## Short problem
Reproduce the stretch from the start of the rows through the line containing "List each element's", switching "bounding box" to "enclosing rectangle" and leaving everything else unchanged.

## Information provided
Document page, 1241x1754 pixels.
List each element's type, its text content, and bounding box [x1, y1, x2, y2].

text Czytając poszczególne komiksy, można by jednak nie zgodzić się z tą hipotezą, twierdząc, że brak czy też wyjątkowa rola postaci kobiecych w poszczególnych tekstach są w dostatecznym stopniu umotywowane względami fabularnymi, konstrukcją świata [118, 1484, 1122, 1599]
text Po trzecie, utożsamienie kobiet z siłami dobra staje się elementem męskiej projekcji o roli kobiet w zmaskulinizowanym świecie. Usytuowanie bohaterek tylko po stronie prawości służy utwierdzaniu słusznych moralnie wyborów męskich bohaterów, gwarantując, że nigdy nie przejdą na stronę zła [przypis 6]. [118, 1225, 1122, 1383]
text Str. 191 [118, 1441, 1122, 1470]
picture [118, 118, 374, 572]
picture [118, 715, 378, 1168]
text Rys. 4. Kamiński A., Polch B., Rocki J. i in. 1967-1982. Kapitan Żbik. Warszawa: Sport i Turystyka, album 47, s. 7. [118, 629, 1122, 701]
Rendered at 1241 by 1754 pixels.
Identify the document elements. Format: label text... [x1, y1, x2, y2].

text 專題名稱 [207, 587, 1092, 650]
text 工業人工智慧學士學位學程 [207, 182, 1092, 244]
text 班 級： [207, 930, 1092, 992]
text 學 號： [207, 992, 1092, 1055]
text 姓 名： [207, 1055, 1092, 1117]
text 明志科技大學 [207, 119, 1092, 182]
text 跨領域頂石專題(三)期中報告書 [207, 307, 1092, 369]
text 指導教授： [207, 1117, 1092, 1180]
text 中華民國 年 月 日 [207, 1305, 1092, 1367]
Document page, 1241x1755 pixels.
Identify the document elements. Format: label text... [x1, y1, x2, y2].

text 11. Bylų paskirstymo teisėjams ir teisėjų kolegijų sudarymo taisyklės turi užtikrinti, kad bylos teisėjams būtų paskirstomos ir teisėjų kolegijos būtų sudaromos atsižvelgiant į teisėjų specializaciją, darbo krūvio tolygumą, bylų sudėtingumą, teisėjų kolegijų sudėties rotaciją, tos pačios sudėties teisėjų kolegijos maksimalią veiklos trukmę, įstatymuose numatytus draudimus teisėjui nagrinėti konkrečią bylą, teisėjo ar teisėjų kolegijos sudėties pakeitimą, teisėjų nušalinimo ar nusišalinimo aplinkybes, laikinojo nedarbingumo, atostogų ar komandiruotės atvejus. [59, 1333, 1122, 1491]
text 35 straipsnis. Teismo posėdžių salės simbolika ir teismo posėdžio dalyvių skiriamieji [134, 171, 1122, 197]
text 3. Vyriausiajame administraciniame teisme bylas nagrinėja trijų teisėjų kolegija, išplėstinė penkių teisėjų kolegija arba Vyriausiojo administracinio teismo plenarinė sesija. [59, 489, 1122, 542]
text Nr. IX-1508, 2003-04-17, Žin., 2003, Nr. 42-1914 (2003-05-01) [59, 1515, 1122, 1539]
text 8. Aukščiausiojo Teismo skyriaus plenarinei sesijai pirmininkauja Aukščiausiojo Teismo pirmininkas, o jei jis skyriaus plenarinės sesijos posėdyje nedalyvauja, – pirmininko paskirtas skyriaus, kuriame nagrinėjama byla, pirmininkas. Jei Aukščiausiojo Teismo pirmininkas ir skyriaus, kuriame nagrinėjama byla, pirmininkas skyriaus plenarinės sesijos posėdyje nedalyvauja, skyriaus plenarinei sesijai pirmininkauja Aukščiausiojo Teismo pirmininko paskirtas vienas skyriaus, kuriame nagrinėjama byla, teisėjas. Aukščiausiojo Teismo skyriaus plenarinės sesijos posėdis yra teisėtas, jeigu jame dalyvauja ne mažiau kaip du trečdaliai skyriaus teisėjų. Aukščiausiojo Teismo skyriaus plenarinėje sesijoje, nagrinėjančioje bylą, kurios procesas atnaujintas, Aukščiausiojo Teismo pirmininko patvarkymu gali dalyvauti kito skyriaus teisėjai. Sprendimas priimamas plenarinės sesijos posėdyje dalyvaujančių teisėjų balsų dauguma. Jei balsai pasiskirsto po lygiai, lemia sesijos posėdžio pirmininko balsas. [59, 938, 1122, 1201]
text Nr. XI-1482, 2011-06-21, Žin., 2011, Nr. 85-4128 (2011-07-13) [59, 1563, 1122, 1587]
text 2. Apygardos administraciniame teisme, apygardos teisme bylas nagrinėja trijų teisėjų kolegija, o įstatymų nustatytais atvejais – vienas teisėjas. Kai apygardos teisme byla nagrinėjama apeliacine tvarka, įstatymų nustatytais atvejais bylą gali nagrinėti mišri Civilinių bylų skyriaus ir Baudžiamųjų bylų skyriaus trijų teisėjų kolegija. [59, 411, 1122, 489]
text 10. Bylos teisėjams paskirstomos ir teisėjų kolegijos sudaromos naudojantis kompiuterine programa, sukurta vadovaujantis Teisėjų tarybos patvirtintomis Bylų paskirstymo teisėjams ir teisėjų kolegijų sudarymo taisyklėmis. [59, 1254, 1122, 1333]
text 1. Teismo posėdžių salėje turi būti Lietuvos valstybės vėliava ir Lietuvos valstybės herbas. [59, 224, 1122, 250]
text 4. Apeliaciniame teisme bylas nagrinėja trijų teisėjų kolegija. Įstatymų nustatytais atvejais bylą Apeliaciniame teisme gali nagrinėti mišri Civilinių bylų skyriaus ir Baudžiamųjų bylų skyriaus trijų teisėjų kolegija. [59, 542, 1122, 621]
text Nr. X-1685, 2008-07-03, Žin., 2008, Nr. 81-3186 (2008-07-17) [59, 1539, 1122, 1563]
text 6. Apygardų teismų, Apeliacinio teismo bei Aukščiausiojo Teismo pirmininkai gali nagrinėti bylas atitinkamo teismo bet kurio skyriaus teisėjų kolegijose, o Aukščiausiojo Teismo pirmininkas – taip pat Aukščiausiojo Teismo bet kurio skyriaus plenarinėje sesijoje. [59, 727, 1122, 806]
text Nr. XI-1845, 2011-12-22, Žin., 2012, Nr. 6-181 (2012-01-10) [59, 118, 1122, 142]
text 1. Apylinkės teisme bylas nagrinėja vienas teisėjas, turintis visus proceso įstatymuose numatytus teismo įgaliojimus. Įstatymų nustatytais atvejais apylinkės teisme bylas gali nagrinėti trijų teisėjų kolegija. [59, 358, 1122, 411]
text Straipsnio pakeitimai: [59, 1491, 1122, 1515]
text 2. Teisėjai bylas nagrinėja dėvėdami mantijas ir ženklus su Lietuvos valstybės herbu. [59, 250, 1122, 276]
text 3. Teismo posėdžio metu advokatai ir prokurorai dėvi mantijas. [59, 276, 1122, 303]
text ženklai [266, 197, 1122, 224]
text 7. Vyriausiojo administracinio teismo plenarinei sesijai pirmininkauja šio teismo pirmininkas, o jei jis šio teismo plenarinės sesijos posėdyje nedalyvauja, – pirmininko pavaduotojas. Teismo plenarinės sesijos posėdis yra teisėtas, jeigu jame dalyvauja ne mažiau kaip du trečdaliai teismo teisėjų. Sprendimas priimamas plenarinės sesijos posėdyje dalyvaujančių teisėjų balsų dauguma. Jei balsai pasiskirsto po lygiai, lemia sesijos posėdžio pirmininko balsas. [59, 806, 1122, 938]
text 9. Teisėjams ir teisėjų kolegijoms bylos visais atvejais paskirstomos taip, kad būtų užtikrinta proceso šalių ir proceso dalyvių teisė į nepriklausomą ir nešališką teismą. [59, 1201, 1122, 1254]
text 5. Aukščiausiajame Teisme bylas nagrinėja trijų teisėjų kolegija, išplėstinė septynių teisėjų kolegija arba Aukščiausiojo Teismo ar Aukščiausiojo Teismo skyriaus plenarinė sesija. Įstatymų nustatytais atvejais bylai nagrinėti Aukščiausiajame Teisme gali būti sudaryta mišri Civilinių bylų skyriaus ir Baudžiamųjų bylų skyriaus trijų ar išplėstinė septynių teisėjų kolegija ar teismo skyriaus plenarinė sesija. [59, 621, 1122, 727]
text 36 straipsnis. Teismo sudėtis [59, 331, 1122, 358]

## Solution to the exercise
Document page, 1241x1754 pixels.
List each element's type, its text content, and enclosing rectangle [x1, y1, x2, y2].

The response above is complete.